Depending on your use case, you can choose between the following options:

Let's consider an example where you want to connect to an on-prem database that is spread across multiple data centers. Each instance is assigned a static IP address or hostname that you can use to connect to the instance. You have the option to create a Gloo ExternalService resource and to include the IP addresses, CIDR range, or hostnames of the database instances. When requests for these external endpoints reach the gateway proxy, the gateway can use the external service resource to connect to forward the request.

Using ExternalService resources is a good approach, but how do you make sure that your gateway is aware of all the external endpoints that you have and that requests to these endpoints are load balanced accordingly? Maybe, you even want incoming requests to be routed to the closest external endpoint by default. You can solve these problems by using the ExternalService and ExternalEndpoint custom resources together.

In this approach, you create an ExternalEndpoint resource for each of your database instances. The resource specifies the IP address, port, hostname, and protocol that must be used to connect to the database instance. Then, you use the ExternalService resource to assign a unique internal hostname or static IP address to all of the external endpoints that you created. Creating an internal hostname acts similar to a CNAME, whereas specifying an IP address is similar to defining an A record in your DNS provider. To route to one of the database instances, the ingress gateway simply forwards the request to the internal hostname or IP. The external service resource automatically load balances the request between the external endpoints that you defined. When combined with an outlier detection policy, the external service applies locality-based routing rules to the external endpoints.

To allow routing to an endpoint that is located outside your cluster, make sure that you allow the IP addresses, CIDR ranges, and hostnames in your company's firewall and the cluster's networking policies.

Gloo Gateway uses plaintext to route the request to your external endpoint. To secure communications with mTLS instead, consider using Gloo Mesh Enterprise alongside Gloo Gateway. With Gloo Mesh, you can onboard external endpoints, such as VMs, to an Istio service mesh and secure connections via mTLS. Additionally, you can route to external services from other apps within your service mesh.

Routing to an IP or hostname directly

The following diagram shows how you can use an ExternalService custom resource to route traffic to an external endpoint by using the endpoint's IP address, CIDR range, or hostname.

Routing to external services based on locality

Routing to external endpoints based on locality

The following diagram shows how a client sends a request to one of the on-prem database instances by using an externally-accessible hostname, such as mydomain.com/database. Gloo Gateway then routes the request to the database.external:80 address that was defined in the external service. You can configure the external service to consider the external endpoint's locality before deciding what database instance receives the request by applying an outlier detection policy to it. Because the cluster and the on-prem data center are both located in Dallas, the request is routed to the database B instance in Dallas.

Figure: Routing to external services based on locality.

Routing to external endpoints in a failover scenario

In this diagram, database instance B became unavailable and cannot respond to any requests. Because an outlier detection and a failover policy are applied to the external service resource, Gloo is aware that the database instance is unresponsive. The request is automatically routed to database instance A.

Figure: Routing to external services in a failover scenario.

Applying overlapping external service configuration

In some cases, you might have overlapping configuration across multiple external service resources.

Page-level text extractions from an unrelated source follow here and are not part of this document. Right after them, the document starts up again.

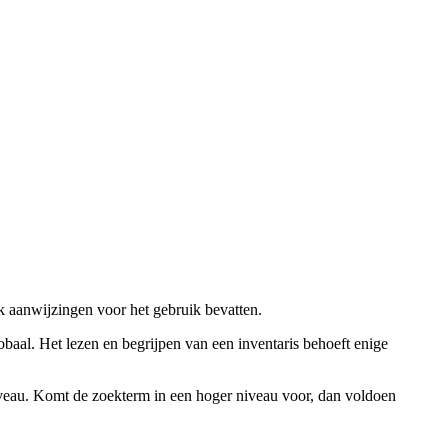
ok aanwijzingen voor het gebruik bevatten.
obaal. Het lezen en begrijpen van een inventaris behoeft enige
niveau. Komt de zoekterm in een hoger niveau voor, dan voldoen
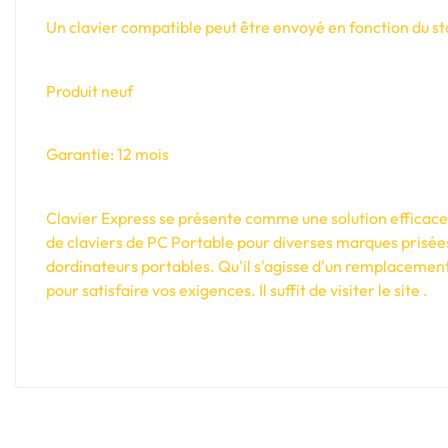
Un clavier compatible peut être envoyé en fonction du sto
Produit neuf
Garantie: 12 mois
Clavier Express se présente comme une solution efficace e
de claviers de PC Portable pour diverses marques prisée
dordinateurs portables. Qu'il s'agisse d'un remplacement
pour satisfaire vos exigences. Il suffit de visiter le site .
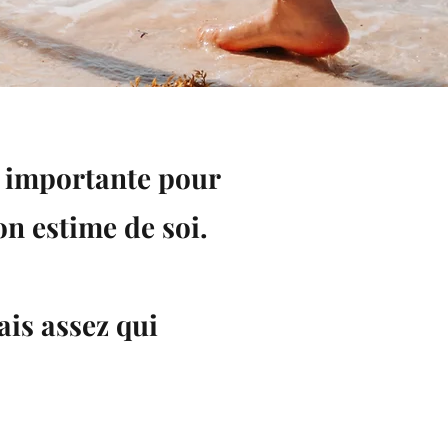
e importante pour
on estime de soi.
ais assez qui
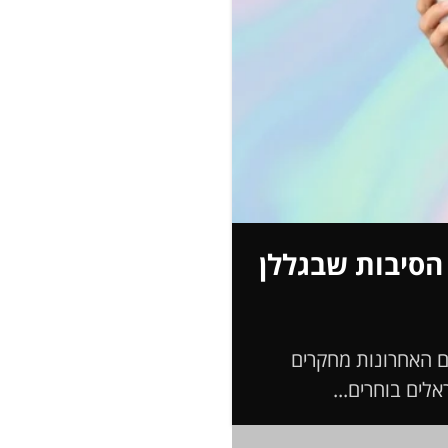
 הסיבות שבגללן
ים האחרונות מחקרים
לים בוחרים...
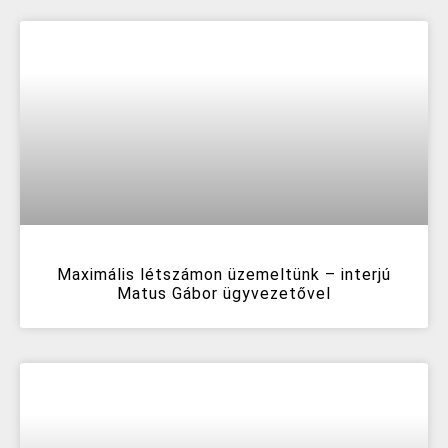
Maximális létszámon üzemeltünk – interjú
Matus Gábor ügyvezetővel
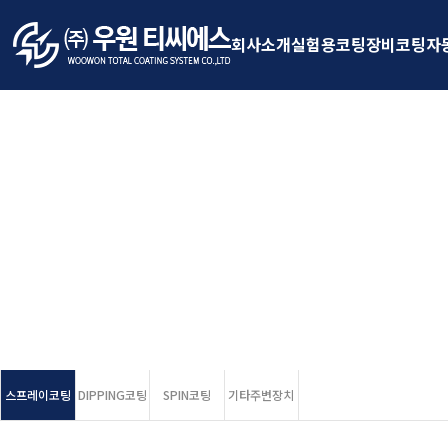
회사소개
실험용코팅장비
코팅자
(주)우원티씨에스
코팅 설비 제작 전문기업 (주)우원티씨에스
믿음과 신뢰로 함께합니다.
스프레이코팅
DIPPING코팅
SPIN코팅
기타주변장치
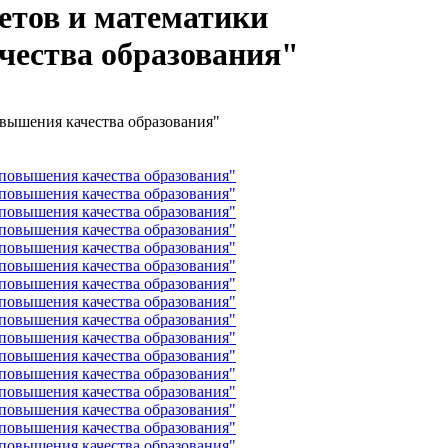
етов и математики
чества образования"
вышения качества образования"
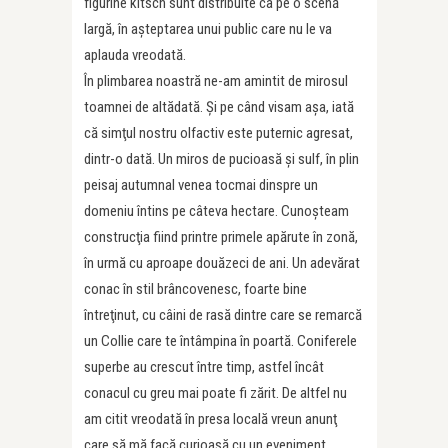
figurine kitsch sunt distribuite ca pe o scenă
largă, în aşteptarea unui public care nu le va
aplauda vreodată.
În plimbarea noastră ne-am amintit de mirosul
toamnei de altădată. Şi pe când visam aşa, iată
că simţul nostru olfactiv este puternic agresat,
dintr-o dată. Un miros de pucioasă şi sulf, în plin
peisaj autumnal venea tocmai dinspre un
domeniu întins pe câteva hectare. Cunoşteam
construcţia fiind printre primele apărute în zonă,
în urmă cu aproape douăzeci de ani. Un adevărat
conac în stil brâncovenesc, foarte bine
întreţinut, cu câini de rasă dintre care se remarcă
un Collie care te întâmpina în poartă. Coniferele
superbe au crescut între timp, astfel încât
conacul cu greu mai poate fi zărit. De altfel nu
am citit vreodată în presa locală vreun anunţ
care să mă facă curioasă cu un eveniment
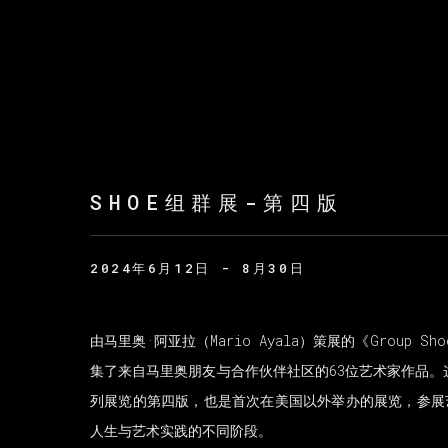
SHOE组群展-第四版
2024年6月12日 - 8月30日
由马里奥·阿亚拉（Mario Ayala）策展的《Group Sh
集了来自马里奥朋友与合作伙伴社区的63位艺术家作品。这是《G
列展览的第四版，也是首次在美国以外举办的展览，参展
人生与艺术实践的不同阶段。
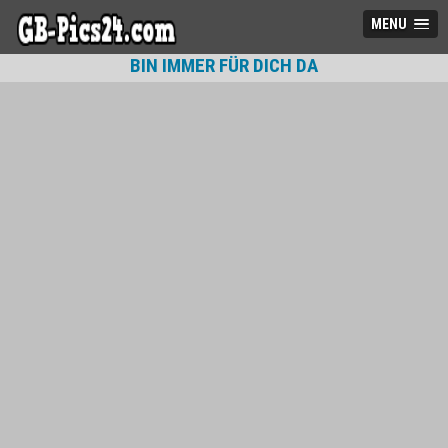
MENU
BIN IMMER FÜR DICH DA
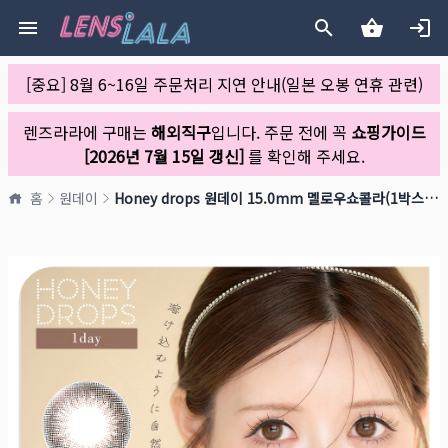
[중요] 8월 6~16일 주문처리 지연 안내(일본 오봉 연휴 관련)
렌즈라라에 구매는
해외직구
입니다. 주문 전에 꼭
쇼핑가이드
[2026년 7월 15일 갱신]
를 확인해 주세요.
홈
원데이
Honey drops 원데이 15.0mm 멜로우쇼콜라(1박스 10개들이)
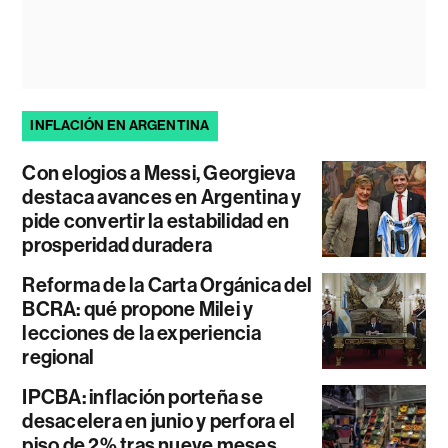
INFLACIÓN EN ARGENTINA
Con elogios a Messi, Georgieva
destaca avances en Argentina y
pide convertir la estabilidad en
prosperidad duradera
Reforma de la Carta Orgánica del
BCRA: qué propone Milei y
lecciones de la experiencia
regional
IPCBA: inflación porteña se
desacelera en junio y perfora el
piso de 2% tras nueve meses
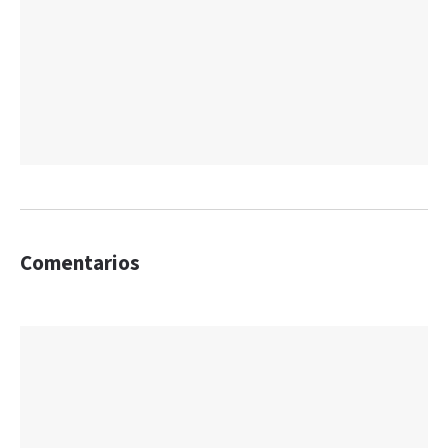
Comentarios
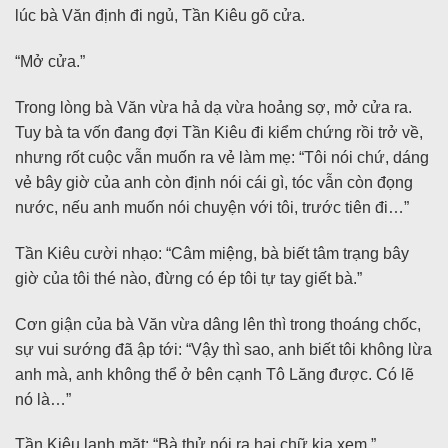
lúc bà Văn định đi ngủ, Tần Kiêu gõ cửa.
“Mở cửa.”
Trong lòng bà Văn vừa hả dạ vừa hoảng sợ, mở cửa ra.
Tuy bà ta vốn đang đợi Tần Kiêu đi kiểm chứng rồi trở về,
nhưng rốt cuộc vẫn muốn ra vẻ làm mẹ: “Tôi nói chứ, dáng
vẻ bây giờ của anh còn định nói cái gì, tóc vẫn còn đọng
nước, nếu anh muốn nói chuyện với tôi, trước tiên đi…”
Tần Kiêu cười nhạo: “Câm miệng, bà biết tâm trạng bây
giờ của tôi thé nào, đừng có ép tôi tự tay giết bà.”
Cơn giận của bà Văn vừa dâng lên thì trong thoáng chốc,
sự vui sướng đã ập tới: “Vậy thì sao, anh biết tôi không lừa
anh mà, anh không thể ở bên cạnh Tô Lăng được. Có lẽ
nó là…”
Tần Kiêu lạnh mặt: “Bà thử nói ra hai chữ kia xem.”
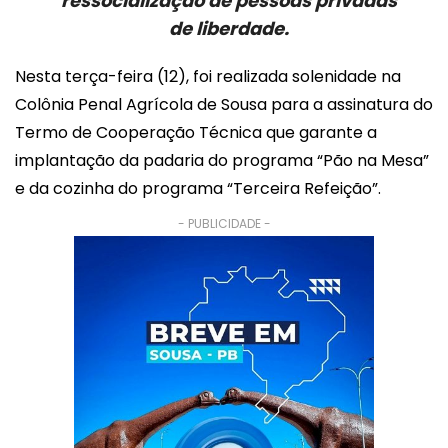
ressocialização de pessoas privadas
de liberdade.
Nesta terça-feira (12), foi realizada solenidade na
Colônia Penal Agrícola de Sousa para a assinatura do
Termo de Cooperação Técnica que garante a
implantação da padaria do programa “Pão na Mesa”
e da cozinha do programa “Terceira Refeição”.
- PUBLICIDADE -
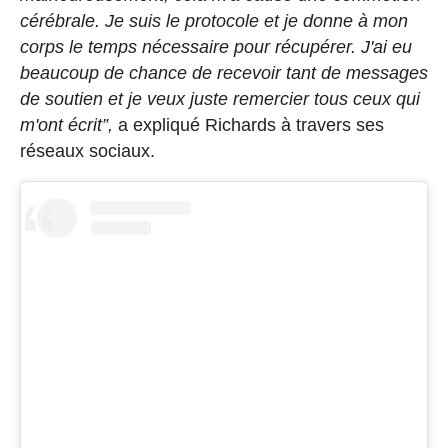
cérébrale. Je suis le protocole et je donne à mon
corps le temps nécessaire pour récupérer. J'ai eu
beaucoup de chance de recevoir tant de messages
de soutien et je veux juste remercier tous ceux qui
m'ont écrit”,
a expliqué Richards à travers ses
réseaux sociaux.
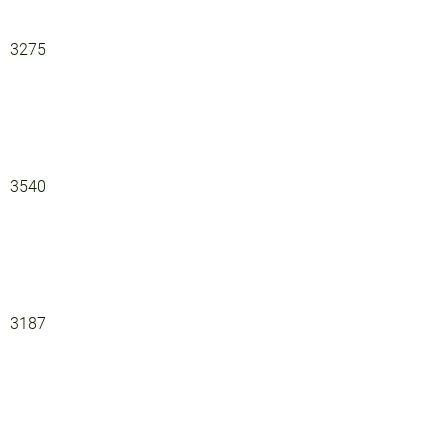
3275
3540
3187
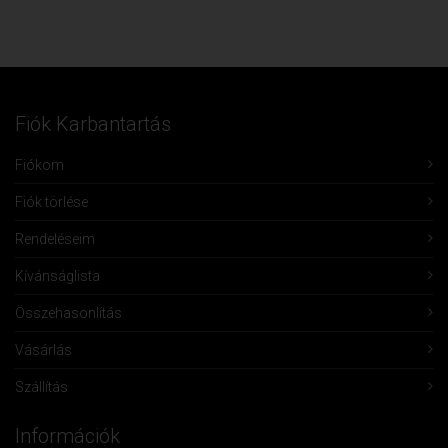
Fiók Karbantartás
Fiókom
Fiók törlése
Rendeléseim
Kívánságlista
Összehasonlítás
Vásárlás
Szállítás
Információk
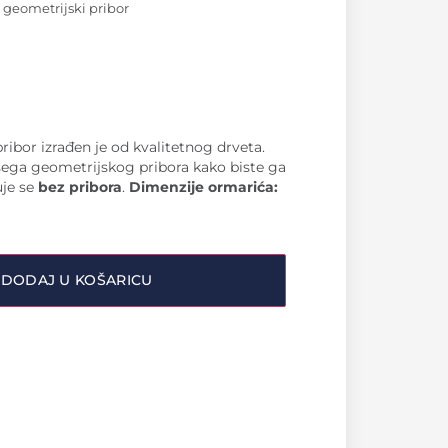
 geometrijski pribor
ribor izrađen je od kvalitetnog drveta.
ašega geometrijskog pribora kako biste ga
uje se
bez pribora
.
Dimenzije ormarića:
DODAJ U KOŠARICU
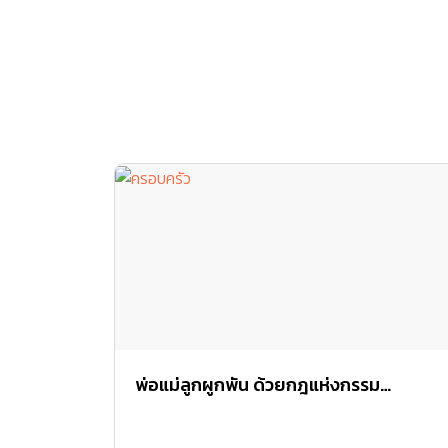
พ่อแม่ลูกผูกพัน ด้วยกฎแห่งกรรม…
ทําไมถึงเกิดมาเป็นพ่อแม่ลูกกัน ...ข้อความจากเฟส
บุ๊คพระอธิการ นภดล กันตสีโล วัดหนองรั้ว ว่าด้วย
เรื่องของกฎแห่งกรรมที่ทำให้พ่อแม่ลูกมาพบกัน
เพื่อชดใช้เวรกรรม
ความสัมพันธ์
February 28, 2016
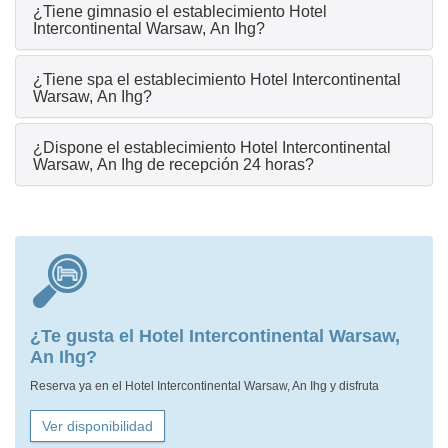
¿Tiene gimnasio el establecimiento Hotel
Intercontinental Warsaw, An Ihg?
¿Tiene spa el establecimiento Hotel Intercontinental
Warsaw, An Ihg?
¿Dispone el establecimiento Hotel Intercontinental
Warsaw, An Ihg de recepción 24 horas?
¿Te gusta el Hotel Intercontinental Warsaw,
An Ihg?
Reserva ya en el Hotel Intercontinental Warsaw, An Ihg y disfruta
Ver disponibilidad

Gloo Gateway validates the addresses that you specify in each external service, and does not translate an external service that defines the same address as an external service that already exists in your Gloo Gateway environment. However, you can apply external services that define the same address in different workspaces, if the workspaces do not import or export the external service resources between them. For example, you might represent the same database with the same address by applying an external service in a staging workspace and by applying an external service in a prod workspace. Because you do not import or export the external service resources between these two workspaces, the external service resources can be safely applied.